§ **Data excerpts**:
[BEGIN]

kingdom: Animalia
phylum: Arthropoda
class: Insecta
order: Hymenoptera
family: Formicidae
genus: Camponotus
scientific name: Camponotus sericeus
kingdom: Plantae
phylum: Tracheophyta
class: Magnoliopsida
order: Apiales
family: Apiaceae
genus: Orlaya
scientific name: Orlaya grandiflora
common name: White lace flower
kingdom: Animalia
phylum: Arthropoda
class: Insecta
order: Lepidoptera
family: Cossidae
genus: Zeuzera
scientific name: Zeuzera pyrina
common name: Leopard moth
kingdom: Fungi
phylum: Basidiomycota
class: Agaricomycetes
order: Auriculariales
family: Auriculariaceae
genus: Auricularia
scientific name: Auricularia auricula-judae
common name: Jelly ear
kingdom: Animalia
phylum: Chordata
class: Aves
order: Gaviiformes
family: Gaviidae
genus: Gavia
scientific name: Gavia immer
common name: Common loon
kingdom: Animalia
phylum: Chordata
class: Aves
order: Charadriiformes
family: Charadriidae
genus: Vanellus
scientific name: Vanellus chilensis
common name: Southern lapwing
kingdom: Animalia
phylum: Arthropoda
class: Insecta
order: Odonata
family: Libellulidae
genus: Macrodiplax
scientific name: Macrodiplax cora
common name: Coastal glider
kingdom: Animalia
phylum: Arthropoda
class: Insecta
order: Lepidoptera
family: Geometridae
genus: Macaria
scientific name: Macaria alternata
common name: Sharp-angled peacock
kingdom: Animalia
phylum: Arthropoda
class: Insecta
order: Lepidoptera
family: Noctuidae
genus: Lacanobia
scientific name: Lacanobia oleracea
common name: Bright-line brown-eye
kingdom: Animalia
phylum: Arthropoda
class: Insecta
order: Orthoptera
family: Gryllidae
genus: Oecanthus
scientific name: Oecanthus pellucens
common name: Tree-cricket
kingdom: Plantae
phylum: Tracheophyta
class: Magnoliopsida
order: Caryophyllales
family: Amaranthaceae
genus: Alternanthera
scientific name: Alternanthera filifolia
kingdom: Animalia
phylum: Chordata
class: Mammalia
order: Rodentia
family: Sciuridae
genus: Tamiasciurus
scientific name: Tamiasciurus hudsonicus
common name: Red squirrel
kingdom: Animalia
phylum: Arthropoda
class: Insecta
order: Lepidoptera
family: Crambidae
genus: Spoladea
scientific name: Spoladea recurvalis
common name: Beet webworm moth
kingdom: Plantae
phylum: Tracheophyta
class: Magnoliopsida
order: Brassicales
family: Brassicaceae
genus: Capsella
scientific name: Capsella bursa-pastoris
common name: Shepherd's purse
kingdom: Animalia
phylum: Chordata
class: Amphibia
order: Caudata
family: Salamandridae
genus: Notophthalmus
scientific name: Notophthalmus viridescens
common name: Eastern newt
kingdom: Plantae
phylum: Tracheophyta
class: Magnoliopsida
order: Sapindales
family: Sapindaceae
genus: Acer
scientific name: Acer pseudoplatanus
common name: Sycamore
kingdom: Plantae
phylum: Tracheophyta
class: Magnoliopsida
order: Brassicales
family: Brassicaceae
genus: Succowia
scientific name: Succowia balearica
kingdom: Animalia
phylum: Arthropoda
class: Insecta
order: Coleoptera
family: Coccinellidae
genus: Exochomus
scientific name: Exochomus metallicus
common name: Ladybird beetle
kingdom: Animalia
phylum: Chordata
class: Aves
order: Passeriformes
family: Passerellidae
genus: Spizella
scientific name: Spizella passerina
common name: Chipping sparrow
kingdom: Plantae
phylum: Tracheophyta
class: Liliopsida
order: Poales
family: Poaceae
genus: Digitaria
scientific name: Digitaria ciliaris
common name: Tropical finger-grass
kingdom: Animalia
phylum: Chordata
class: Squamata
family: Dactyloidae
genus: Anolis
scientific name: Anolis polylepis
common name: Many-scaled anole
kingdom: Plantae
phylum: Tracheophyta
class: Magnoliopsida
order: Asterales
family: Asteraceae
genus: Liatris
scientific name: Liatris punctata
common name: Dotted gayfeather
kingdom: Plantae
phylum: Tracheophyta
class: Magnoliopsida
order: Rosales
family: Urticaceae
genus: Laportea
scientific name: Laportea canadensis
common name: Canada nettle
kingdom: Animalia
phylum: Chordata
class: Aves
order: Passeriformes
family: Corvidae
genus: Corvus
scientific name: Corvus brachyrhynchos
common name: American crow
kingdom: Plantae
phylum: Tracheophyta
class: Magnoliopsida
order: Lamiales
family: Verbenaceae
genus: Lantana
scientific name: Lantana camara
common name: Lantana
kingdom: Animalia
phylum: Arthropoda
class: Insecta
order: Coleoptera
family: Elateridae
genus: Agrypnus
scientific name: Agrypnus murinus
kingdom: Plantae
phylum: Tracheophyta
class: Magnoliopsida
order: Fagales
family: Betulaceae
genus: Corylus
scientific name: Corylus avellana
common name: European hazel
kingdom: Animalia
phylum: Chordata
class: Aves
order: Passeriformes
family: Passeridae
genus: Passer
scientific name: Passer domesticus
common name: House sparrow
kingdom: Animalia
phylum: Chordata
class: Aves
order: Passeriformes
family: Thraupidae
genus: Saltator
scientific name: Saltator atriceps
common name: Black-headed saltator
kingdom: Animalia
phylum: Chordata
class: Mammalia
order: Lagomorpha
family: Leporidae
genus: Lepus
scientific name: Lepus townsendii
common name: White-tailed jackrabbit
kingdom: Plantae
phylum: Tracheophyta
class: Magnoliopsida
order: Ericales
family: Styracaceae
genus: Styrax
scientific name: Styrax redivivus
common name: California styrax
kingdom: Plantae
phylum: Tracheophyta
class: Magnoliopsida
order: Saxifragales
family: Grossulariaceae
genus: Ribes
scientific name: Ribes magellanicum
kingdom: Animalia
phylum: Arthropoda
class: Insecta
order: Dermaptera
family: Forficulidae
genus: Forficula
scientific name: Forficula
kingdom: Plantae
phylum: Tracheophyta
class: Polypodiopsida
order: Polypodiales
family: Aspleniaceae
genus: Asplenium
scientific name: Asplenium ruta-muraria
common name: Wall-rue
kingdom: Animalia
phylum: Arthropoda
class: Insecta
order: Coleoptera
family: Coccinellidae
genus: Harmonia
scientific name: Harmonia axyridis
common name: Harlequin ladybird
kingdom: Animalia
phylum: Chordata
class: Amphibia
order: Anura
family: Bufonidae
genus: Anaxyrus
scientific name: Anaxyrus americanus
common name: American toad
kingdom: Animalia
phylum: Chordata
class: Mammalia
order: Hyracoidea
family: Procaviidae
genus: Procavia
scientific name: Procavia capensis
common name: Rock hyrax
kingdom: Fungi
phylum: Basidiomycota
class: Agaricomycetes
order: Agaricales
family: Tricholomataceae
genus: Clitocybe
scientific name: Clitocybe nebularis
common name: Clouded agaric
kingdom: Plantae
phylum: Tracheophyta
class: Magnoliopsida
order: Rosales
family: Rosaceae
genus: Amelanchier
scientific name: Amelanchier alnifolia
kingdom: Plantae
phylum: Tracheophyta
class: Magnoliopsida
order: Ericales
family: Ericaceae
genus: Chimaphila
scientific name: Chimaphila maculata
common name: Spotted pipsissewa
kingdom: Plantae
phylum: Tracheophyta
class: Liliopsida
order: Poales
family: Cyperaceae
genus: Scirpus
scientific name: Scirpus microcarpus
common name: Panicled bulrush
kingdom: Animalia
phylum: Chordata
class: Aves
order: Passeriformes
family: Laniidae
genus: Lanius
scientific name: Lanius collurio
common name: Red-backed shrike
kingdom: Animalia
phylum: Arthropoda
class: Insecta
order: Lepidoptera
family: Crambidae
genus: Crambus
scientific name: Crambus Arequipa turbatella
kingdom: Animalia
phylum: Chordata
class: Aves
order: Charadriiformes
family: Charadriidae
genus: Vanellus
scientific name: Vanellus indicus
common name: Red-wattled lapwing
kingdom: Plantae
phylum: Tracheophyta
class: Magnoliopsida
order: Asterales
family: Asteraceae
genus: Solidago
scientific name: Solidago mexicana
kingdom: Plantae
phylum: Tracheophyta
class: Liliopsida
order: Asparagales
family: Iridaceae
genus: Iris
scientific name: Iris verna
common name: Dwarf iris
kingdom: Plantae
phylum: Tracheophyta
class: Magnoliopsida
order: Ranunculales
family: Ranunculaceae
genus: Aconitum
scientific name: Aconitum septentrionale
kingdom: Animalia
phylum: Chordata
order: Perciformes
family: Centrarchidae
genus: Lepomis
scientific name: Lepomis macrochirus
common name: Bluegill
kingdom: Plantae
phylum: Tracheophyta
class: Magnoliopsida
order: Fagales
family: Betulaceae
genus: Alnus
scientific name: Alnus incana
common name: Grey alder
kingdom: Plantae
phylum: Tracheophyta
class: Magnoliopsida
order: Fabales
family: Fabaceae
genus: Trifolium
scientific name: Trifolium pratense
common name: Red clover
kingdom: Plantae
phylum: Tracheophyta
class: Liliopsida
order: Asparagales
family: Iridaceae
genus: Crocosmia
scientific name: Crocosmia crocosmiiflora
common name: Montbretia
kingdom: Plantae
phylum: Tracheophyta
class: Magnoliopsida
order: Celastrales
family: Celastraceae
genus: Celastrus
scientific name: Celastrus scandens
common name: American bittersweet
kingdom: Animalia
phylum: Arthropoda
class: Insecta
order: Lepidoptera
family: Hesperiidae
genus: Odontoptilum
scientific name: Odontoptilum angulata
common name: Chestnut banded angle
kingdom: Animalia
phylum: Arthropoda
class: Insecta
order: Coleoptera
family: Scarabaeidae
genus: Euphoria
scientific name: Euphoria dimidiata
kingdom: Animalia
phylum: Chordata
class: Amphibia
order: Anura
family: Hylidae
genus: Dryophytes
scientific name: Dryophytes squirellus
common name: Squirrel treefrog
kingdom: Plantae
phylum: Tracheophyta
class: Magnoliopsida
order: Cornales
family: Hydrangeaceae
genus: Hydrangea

[END]

§ **Written instruction**: Give everything from the first line of the entries down to the line containing "family: Gryllidae", including both of those lines, as a numbered list with blank lines left out.

§ **Written answer**:
1. kingdom: Animalia
2. phylum: Arthropoda
3. class: Insecta
4. order: Hymenoptera
5. family: Formicidae
6. genus: Camponotus
7. scientific name: Camponotus sericeus
8. kingdom: Plantae
9. phylum: Tracheophyta
10. class: Magnoliopsida
11. order: Apiales
12. family: Apiaceae
13. genus: Orlaya
14. scientific name: Orlaya grandiflora
15. common name: White lace flower
16. kingdom: Animalia
17. phylum: Arthropoda
18. class: Insecta
19. order: Lepidoptera
20. family: Cossidae
21. genus: Zeuzera
22. scientific name: Zeuzera pyrina
23. common name: Leopard moth
24. kingdom: Fungi
25. phylum: Basidiomycota
26. class: Agaricomycetes
27. order: Auriculariales
28. family: Auriculariaceae
29. genus: Auricularia
30. scientific name: Auricularia auricula-judae
31. common name: Jelly ear
32. kingdom: Animalia
33. phylum: Chordata
34. class: Aves
35. order: Gaviiformes
36. family: Gaviidae
37. genus: Gavia
38. scientific name: Gavia immer
39. common name: Common loon
40. kingdom: Animalia
41. phylum: Chordata
42. class: Aves
43. order: Charadriiformes
44. family: Charadriidae
45. genus: Vanellus
46. scientific name: Vanellus chilensis
47. common name: Southern lapwing
48. kingdom: Animalia
49. phylum: Arthropoda
50. class: Insecta
51. order: Odonata
52. family: Libellulidae
53. genus: Macrodiplax
54. scientific name: Macrodiplax cora
55. common name: Coastal glider
56. kingdom: Animalia
57. phylum: Arthropoda
58. class: Insecta
59. order: Lepidoptera
60. family: Geometridae
61. genus: Macaria
62. scientific name: Macaria alternata
63. common name: Sharp-angled peacock
64. kingdom: Animalia
65. phylum: Arthropoda
66. class: Insecta
67. order: Lepidoptera
68. family: Noctuidae
69. genus: Lacanobia
70. scientific name: Lacanobia oleracea
71. common name: Bright-line brown-eye
72. kingdom: Animalia
73. phylum: Arthropoda
74. class: Insecta
75. order: Orthoptera
76. family: Gryllidae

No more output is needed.